Chunky Move uses technology to enliven contemporary dance

Inspired by ever-changing contemporary culture, the Melbourne, Australia-based contemporary dance company Chunky Move has always challenged conventional genres of dance. Vibrant and unpredictable movements, often infused with motion tracking and projection technology, replace the usual routine of pliés and chassés.

This Friday, Chunky Move will return to Reynolds Industries Theater through Duke Performances to present Connected, an hour-long performance that depicts the interactive relationship between the human body and the machine. This ensemble is the product of a collaboration between Chunky Move director Gideon Obarzanek and California sculpture artist Reuben Margolin.

“What gets me excited about their work is that they combine this incredible imagination around visual effects, sound and sight and, in this case, kinetic sculpture,” said Thomas DeFrantz, a joint professor of African & African American studies and dance.

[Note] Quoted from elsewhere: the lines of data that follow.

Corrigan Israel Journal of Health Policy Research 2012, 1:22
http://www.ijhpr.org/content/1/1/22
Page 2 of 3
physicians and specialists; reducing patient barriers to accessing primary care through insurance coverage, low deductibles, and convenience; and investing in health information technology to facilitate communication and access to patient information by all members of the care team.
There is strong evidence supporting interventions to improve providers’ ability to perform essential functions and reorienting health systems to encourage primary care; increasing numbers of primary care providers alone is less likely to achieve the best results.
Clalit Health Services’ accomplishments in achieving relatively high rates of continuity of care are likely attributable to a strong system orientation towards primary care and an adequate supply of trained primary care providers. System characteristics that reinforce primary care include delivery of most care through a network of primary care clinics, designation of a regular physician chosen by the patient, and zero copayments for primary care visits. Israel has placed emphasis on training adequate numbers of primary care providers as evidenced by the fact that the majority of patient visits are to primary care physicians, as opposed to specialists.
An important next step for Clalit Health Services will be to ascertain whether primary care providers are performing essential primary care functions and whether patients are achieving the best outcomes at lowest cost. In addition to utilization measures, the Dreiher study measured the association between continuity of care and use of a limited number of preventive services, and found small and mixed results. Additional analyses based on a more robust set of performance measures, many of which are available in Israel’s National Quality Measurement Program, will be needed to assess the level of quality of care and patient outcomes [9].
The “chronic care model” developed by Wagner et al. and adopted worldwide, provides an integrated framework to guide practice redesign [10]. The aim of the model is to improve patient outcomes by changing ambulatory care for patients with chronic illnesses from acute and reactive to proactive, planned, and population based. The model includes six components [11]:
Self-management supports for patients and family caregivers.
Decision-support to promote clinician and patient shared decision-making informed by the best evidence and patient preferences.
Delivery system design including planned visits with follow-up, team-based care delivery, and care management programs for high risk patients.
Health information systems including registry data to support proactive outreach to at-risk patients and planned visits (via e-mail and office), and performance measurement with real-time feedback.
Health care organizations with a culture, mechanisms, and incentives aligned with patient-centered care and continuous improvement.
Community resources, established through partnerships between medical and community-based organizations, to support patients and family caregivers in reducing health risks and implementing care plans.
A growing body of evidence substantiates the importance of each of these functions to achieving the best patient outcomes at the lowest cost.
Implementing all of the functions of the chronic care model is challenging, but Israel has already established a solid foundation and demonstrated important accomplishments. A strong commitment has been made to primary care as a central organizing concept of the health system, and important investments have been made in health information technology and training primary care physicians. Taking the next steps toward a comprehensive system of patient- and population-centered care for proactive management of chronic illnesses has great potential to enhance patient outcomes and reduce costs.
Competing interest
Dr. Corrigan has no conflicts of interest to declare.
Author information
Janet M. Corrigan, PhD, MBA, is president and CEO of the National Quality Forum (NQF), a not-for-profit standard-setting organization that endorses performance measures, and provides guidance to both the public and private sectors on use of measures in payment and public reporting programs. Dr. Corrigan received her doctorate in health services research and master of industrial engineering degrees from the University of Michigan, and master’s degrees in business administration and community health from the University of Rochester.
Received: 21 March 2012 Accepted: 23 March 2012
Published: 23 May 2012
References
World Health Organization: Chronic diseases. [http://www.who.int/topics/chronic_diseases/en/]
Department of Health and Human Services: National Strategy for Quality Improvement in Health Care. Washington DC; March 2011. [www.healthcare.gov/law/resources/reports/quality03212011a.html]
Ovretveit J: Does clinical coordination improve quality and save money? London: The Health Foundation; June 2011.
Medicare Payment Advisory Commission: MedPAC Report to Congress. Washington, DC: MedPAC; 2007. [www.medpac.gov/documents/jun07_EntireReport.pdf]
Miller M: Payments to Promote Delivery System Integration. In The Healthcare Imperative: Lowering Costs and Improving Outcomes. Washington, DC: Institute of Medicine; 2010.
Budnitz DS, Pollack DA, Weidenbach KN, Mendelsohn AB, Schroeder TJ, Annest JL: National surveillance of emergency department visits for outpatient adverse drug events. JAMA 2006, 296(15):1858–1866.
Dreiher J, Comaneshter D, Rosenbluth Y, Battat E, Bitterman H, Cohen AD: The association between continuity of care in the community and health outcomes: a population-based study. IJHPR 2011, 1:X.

Connected features Margolin’s sculptural marvel, which was built from wood, recycled plastic, paper and steel and resembles natural waveforms embodying kinetic movement. The sculpture suspends over the stage in a looming manner by hundreds of fine wires that are also attached to the dancers themselves. Throughout the performance, as the dancers move, the sculpture will also move and bend in tandem with them.

“Chunky Move is a leader in dance and technology that has created astonishing work aligning dance with emerging technology, computer processing and stagecraft with performance,” DeFrantz said. “[In Connected], you can see both the moving body and the combination with technology and kinetic sculpture.”

Connected’s main feature is unconventional movement, in keeping with the technical experimentation of Chunky Move’s past productions. In 2005, the company performed Tense Dave at the American Dance Festival (ADF); the piece employs a constantly revolving stage, illustrating the journey of Dave’s paranoia, fear and fantasy.

ADF co-director Jodee Nimerichter, who brought Tense Dave to Duke and Durham, said that Chunky Move offers a freshness that audiences have never experienced before.

“Very rarely do we place something on our program through watching just a video,” Nimerichter said. “But I put in the DVD [of Tense Dave] and I was captivated immediately, and I had to have it that season.”

Glow, another of Chunky Move’s prominent works, features a collaboration with software engineer Frieder Weiss. In the piece, the dancers move under the glow of a video tracking system. A digital landscape is constructed in real time as the dancers move, meshing the world of the body and media into one.

Chunky Move’s grounding in innovative movement technology reflects the impact of the digital era on artistic expression. DeFrantz teaches Dance 144, entitled “Performance and Technology,” where students explore, in a workshop setting, the ways in which technologies like robots, media and computer interfaces are embedded within productions similar to those of Chunky Move. The class is one example of a growing trend: utilizing technology and media in the arts. Duke Performances has been working to harness these forward-thinking works to engage students and the Duke community in a non-traditional manner.

“We’re trying to lead the conversation rather than offer a season of folks’ greatest hits,” Director of Duke Performances Aaron Greenwald said. “We strive to have extra performance engagements of a variety of scope and type so that the broader community has more insight to the artists we bring here.”

Chunky Move Dance Company will present Connected this Friday at 8 p.m. in Reynolds Industries Theater. Tickets are available through the Duke Performances website.